[Excerpts from a dataset]
○ ○ ○ ○

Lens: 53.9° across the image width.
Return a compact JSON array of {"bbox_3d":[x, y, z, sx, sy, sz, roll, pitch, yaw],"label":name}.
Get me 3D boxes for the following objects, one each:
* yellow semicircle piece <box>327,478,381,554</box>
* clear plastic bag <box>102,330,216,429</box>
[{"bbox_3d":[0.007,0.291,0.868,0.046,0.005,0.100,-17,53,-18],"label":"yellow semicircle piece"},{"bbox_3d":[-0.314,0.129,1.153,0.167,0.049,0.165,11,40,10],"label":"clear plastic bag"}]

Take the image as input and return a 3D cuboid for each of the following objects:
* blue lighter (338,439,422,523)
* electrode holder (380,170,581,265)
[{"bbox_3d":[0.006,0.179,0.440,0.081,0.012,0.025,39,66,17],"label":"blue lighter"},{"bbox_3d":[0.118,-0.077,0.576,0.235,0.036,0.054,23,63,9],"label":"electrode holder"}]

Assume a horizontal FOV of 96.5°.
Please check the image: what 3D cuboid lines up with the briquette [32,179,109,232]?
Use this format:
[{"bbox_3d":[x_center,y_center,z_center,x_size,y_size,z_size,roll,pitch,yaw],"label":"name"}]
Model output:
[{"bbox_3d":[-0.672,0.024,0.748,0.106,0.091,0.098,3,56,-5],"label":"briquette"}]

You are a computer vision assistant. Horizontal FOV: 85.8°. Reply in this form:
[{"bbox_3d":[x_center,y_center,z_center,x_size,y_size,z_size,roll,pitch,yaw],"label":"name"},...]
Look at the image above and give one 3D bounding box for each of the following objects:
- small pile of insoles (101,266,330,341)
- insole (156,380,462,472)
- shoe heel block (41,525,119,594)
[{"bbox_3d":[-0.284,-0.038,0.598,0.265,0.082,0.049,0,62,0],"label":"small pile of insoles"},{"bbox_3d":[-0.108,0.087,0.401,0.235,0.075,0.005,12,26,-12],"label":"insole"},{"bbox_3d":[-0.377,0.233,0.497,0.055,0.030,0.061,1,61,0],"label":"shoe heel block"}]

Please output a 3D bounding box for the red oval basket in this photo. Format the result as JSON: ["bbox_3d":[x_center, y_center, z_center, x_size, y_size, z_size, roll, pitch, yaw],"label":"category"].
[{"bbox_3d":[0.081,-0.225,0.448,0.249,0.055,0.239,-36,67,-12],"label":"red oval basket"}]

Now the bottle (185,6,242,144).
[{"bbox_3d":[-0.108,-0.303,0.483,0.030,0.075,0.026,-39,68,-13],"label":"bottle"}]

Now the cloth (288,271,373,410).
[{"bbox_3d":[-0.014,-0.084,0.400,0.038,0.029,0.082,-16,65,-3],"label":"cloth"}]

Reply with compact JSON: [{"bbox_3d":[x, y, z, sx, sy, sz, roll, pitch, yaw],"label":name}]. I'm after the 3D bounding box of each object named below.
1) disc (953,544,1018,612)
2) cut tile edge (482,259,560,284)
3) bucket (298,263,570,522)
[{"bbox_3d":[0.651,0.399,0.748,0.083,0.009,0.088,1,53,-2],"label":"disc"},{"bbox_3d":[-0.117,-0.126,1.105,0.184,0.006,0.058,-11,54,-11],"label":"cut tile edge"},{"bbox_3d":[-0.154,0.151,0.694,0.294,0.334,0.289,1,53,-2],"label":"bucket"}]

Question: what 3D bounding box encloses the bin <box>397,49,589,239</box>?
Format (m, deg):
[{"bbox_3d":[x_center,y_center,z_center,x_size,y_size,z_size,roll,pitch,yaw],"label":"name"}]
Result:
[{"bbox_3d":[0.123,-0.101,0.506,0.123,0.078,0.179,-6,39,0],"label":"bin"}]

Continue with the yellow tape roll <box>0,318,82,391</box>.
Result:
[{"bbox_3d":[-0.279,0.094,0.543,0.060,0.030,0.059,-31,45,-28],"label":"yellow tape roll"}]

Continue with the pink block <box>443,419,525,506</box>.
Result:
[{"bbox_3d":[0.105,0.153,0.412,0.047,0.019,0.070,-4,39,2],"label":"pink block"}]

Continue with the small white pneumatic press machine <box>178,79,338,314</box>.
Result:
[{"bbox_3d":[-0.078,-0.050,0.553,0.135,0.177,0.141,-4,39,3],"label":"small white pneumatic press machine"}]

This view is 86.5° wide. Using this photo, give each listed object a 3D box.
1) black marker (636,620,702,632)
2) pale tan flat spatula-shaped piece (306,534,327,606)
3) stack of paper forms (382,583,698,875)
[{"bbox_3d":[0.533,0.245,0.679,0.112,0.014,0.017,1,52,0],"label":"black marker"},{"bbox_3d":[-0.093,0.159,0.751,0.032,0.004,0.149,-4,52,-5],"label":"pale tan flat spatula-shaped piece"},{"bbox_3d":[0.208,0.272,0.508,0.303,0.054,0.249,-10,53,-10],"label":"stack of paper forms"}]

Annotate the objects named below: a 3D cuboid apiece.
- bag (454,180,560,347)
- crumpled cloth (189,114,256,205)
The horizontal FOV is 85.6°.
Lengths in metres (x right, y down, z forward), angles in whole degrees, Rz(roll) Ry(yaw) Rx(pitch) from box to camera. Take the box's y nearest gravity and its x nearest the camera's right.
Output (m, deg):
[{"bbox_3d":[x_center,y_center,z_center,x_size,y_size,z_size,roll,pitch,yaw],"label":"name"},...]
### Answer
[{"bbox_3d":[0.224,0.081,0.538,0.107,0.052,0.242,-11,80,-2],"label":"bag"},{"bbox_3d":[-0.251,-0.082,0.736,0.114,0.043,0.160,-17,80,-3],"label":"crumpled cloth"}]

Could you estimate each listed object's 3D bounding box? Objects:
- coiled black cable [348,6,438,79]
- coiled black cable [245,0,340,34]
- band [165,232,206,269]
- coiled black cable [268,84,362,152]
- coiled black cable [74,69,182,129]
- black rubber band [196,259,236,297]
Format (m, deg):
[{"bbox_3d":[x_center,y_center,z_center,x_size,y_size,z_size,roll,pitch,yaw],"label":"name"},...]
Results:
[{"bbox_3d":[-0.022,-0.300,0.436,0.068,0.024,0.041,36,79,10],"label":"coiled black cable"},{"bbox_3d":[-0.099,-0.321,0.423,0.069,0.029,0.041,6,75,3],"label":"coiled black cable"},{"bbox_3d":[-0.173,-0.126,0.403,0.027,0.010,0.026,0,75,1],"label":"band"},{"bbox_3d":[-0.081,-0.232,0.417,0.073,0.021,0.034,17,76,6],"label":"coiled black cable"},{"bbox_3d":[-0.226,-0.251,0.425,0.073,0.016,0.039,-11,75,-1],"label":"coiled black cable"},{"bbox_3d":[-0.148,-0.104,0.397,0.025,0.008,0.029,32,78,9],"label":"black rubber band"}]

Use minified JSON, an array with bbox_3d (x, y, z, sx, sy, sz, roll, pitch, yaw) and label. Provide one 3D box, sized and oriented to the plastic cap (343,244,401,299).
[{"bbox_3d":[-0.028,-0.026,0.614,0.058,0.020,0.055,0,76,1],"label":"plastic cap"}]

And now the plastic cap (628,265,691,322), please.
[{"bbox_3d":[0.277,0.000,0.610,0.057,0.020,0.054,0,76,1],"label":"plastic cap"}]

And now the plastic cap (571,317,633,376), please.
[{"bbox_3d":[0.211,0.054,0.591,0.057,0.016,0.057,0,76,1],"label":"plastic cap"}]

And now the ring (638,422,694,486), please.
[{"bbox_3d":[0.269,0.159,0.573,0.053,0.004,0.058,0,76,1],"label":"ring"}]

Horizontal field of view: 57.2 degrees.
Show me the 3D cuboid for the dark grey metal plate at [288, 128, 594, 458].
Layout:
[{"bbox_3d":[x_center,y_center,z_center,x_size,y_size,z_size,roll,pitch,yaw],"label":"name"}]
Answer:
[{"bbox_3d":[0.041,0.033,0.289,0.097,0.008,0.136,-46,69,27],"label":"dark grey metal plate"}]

○ ○ ○ ○

EXERCISE DESCRIPTION:
Look above for the line containing "- bag (454,180,560,347)" and the line containing "Lengths in metres". Transcribe both, with the lines between them, exactly.

RESPONSE:
- bag (454,180,560,347)
- crumpled cloth (189,114,256,205)
The horizontal FOV is 85.6°.
Lengths in metres (x right, y down, z forward), angles in whole degrees, Rz(roll) Ry(yaw) Rx(pitch) from box to camera. Take the box's y nearest gravity and its x nearest the camera's right.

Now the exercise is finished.